Security & Compliance
Non-custodial exchange model
Exchange API credentials are encrypted client-side in the desktop app and never stored in plaintext on the backend. The vault uses AES-256-GCM for the credential payload and Argon2id (32 MiB memory cost) for key derivation. Withdrawal permissions are disabled by policy on every connected key — the platform is built to trade, not to move funds out of an account.
Trading instructions are signed by the desktop vault and relayed over an authenticated channel; the backend gateway per exchange is stateless with respect to credentials — it never has a plaintext key to leak.
Authentication layers
- Identity: Supabase Auth owns registration, email verification, and password reset.

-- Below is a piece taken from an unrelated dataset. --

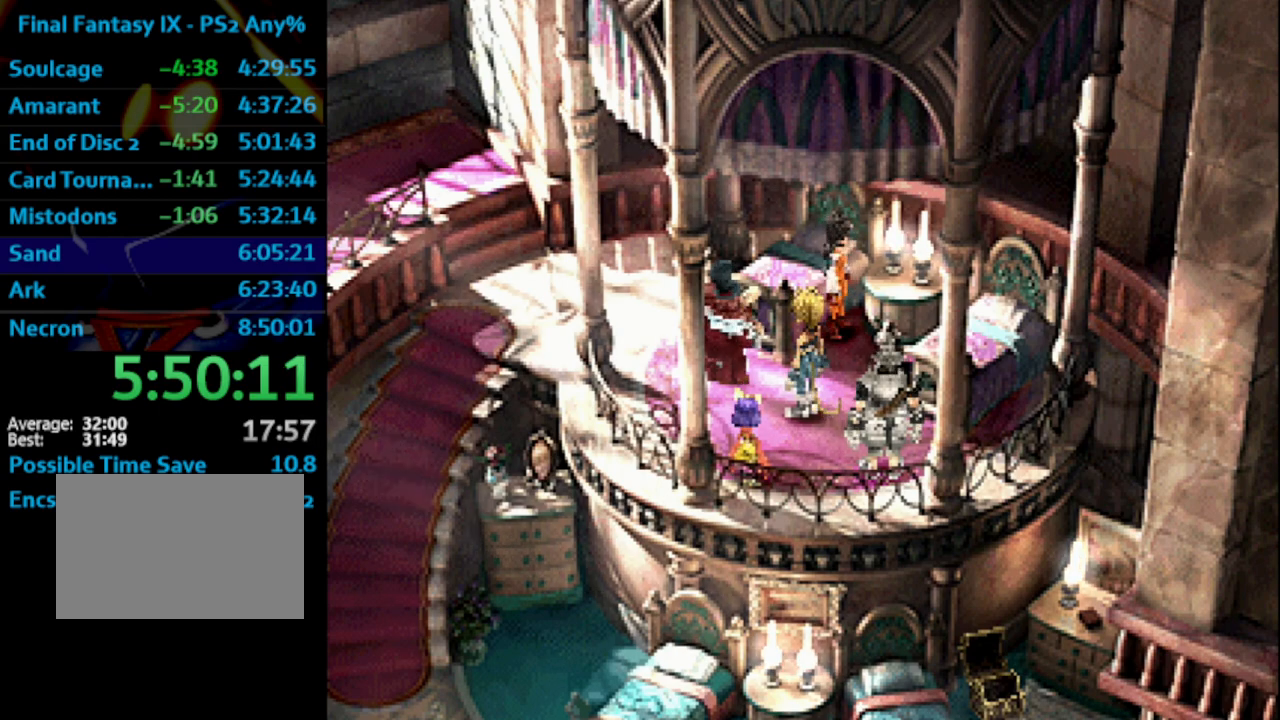
{"buttons": [], "left_stick": "center", "right_stick": "center", "events": [[33, "SQUARE", "down"], [50, "CROSS", "down"], [67, "SQUARE", "up"], [83, "CROSS", "up"], [183, "CROSS", "down"], [183, "SQUARE", "down"], [200, "CROSS", "up"], [217, "SQUARE", "up"], [300, "CROSS", "down"], [333, "CROSS", "up"], [467, "SQUARE", "down"], [483, "SQUARE", "up"]]}
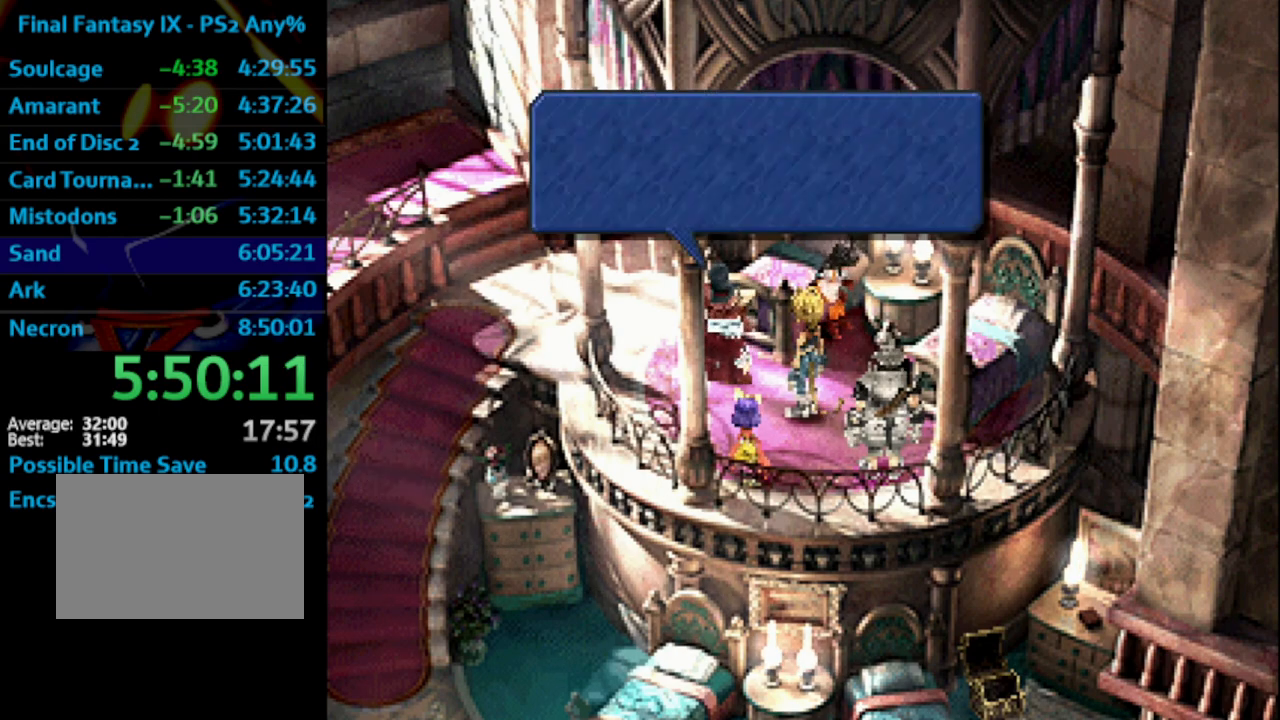
{"buttons": ["SQUARE", "L1"], "left_stick": "center", "right_stick": "center", "events": [[83, "CROSS", "down"], [100, "CROSS", "up"], [117, "SQUARE", "down"], [133, "SQUARE", "up"], [233, "SQUARE", "down"], [267, "SQUARE", "up"], [317, "CROSS", "down"], [350, "CROSS", "up"], [350, "SQUARE", "down"], [383, "CROSS", "down"], [383, "SQUARE", "up"], [467, "CROSS", "up"], [467, "SQUARE", "down"], [500, "L1", "down"]]}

- Session: JWT access tokens plus refresh-token rotation; API keys for programmatic/developer access; role-based access control (RBAC) at the route level.
- Transport: TLS/HTTPS everywhere. Sensitive fields are additionally encrypted at rest (Fernet for backend-held secrets, AES-256-GCM for the client-side exchange vault).
- Row-level isolation: Supabase Row-Level Security scopes every tenant's data at the database layer, not just in application logic — a query bug cannot leak another user's rows.
Public vs. internal API surface
The platform runs 500+ internal route handlers across 57 route files. Only a small, explicitly whitelisted subset (see Endpoint Catalog) is published as anonymous public API. This is a deliberate scoping decision, not an oversight — publishing the full internal surface would hand a scanner a map of authenticated attack surface for no benefit to a legitimate integrator.
Where to verify
- Endpoint Catalog — the generated, public subset of routes.
- chimeramind.com/trust-center — consolidated trust surface (SLA, vulnerability disclosure, security policy).
- chimeramind.com/security — vulnerability disclosure process.
Disclaimer
This page describes the security architecture as implemented. It is not a compliance certification. ChimeraMiND has not obtained a third-party audit or compliance certification (e.g. SOC 2) as of this writing; the architecture above is the technical baseline such an audit would be run against.